Perguntas:
a) Segundo o texto sobre as dedicatórias de George R. R. Martin, a quem foi dedicado o primeiro livro de As Crônicas de Gelo e Fogo?
b) Prossiga com o texto sobre as dedicatórias de George R. R. Martin a partir do ponto em que ele termina.

Trecho da fonte:

....

Foto original: Dravecky, Wikimedia Commons.

George R. R. Martin, assim como muitos outros autores — para não arriscar dizer a imensa maioria — tem o hábito de, nas páginas iniciais de suas publicações, fazer uma dedicatória para pessoas que foram especiais no processo de escrita ou publicação daquele material. Já se perguntou quem são as pessoas que ajudaram, mesmo que indiretamente, essas histórias a chegar até nós? Nessa série de publicações, iremos trazer compilações e contextualizações sobre todas as dedicatórias escritas por Martin.

É uma tarefa extensa, uma vez que isso inclui suas coletâneas, antologias, romances e também romances-mosaico organizados por ele. Mas não poderíamos começar por outra parte de sua obra que não As Crônicas de Gelo e Fogo. Confiram quem foi homenageado em cada livro da série principal, bem como nas obras derivadas.

A Guerra dos Tronos

Este vai para Melinda.

O primeiro livro de As Crônicas de Gelo e Fogo foi dedicado à amiga de George, também escritora, Melinda Snodgrass. Parte do grupo que jogou a campanha do RPG Super World no início dos anos 90, hoje em dia, Melinda divide o cargo de editora de Wild Cards com George, e quando A Guerra dos Tronos foi publicado, já era parte importante da equipe de autores da série, sendo criadora do Dr. Tachyon, um dos mais célebres personagens.

Seu histórico inclui diversas séries de livros de fantasia e ficção científica, com destaque para Imperials. Também foi roteirista de Star Trek: Next Generation, universo no qual ainda editou uma coletânea, que inclui um conto seu. Atualmente, Melinda é uma das produtoras das vindouras séries de TV baseadas em Wild Cards. Tem dois contos publicados no Brasil em coletâneas editadas por Martin e Gardner Dozois: Escrito no Pó, em As Crônicas de Marte, e As Mãos que Não Estão Lá, em Mulheres Perigosas.

A Fúria dos Reis

Para John e Gail, por toda a carne e hidromel que compartilhamos.

John Jos Miller, Gail Gerstner, Walter Jon Williams e George R. R. Martin durante suas sessões de Superworld, que dariam início a Wild Cards.

O escritor John Jos. Miller e sua esposa, Gail Gerstner, são amigos de longa data de George. Também residentes do Novo México (o casal mora em Albuquerque, enquanto George, em Santa Fe), fizeram parte do círculo de amigos ao qual George se junto por intermédio de Roger Zelazny, quando era um recém chegado na cidade. John acredita que ambos tenham se conhecido em alguma das sessões de RPG na casa do também escritor Walter John Miller, ou em alguma convenção.

....

Entradas selecionadas:
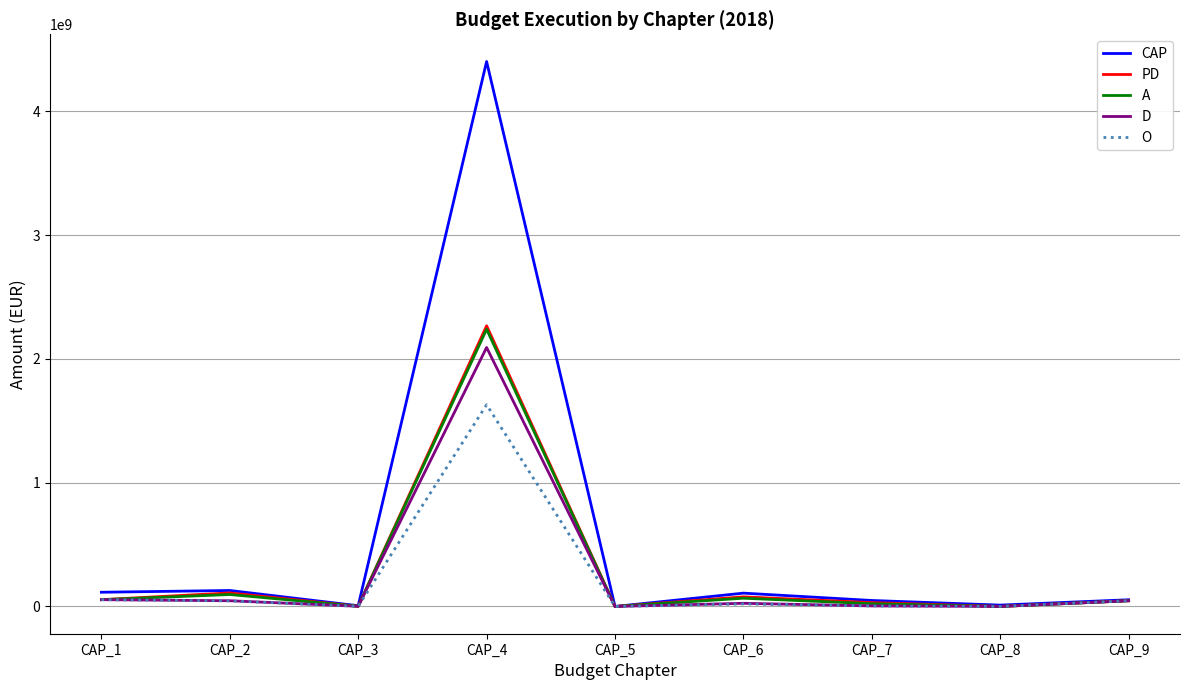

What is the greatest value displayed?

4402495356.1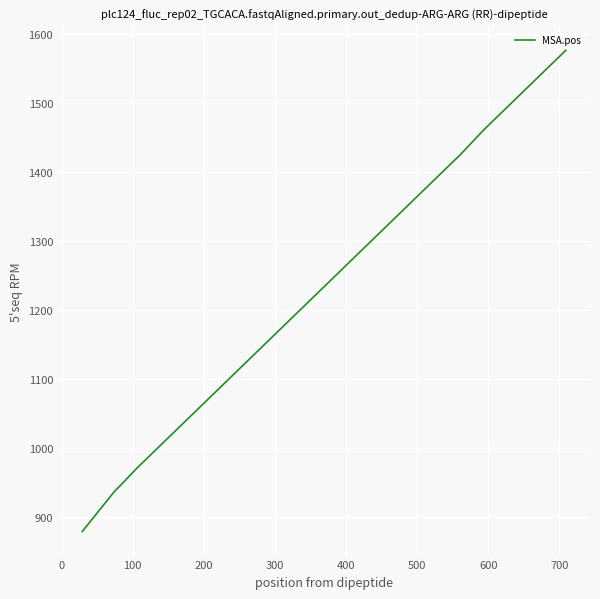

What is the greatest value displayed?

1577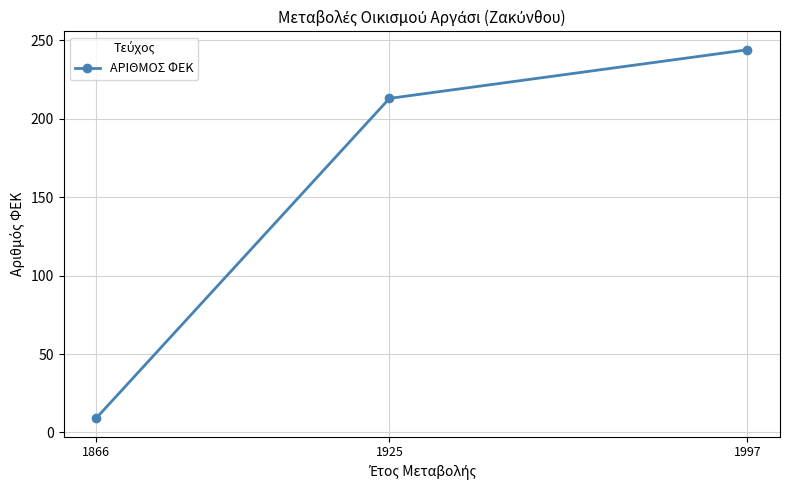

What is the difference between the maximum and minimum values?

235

....

Respostas dadas:
a) A Melinda Snodgrass, amiga de George e também escritora.

b)
Em uma dessas sessões, George ficou encarregado de mestrar uma campanha no sistema Super World, e o grupo de amigos, que contava tanto com John e Gail, como com George e Parris, começou a desenvolver o que eventualmente se tornaria a série Wild Cards. Gail se aventurou a escrever também e participou de um dos volumes da série, Ases pelo Mundo, introduzindo sua personagem no jogo original, a Peregrina. Já John, que estreou já no primeiro volume da série com seu personagem, O Caçador, já participou de 16 volumes até hoje.

A Tormenta de Espadas

Para Phyllis, que me convenceu a incluir os dragões.

Phyllis Eisenstein.

A escritora Phyllis Eisenstein, amiga pessoal de Martin e autora de fantasia que publica desde os anos 70, foi a homenageada desse livro. A relação entre os dois autores é antiga: seu conto publicado em 1978, Lost and Found, dez anos mais tarde foi adaptada como um episódio da segunda Além da Imaginação, e o roteiro foi escrito por George.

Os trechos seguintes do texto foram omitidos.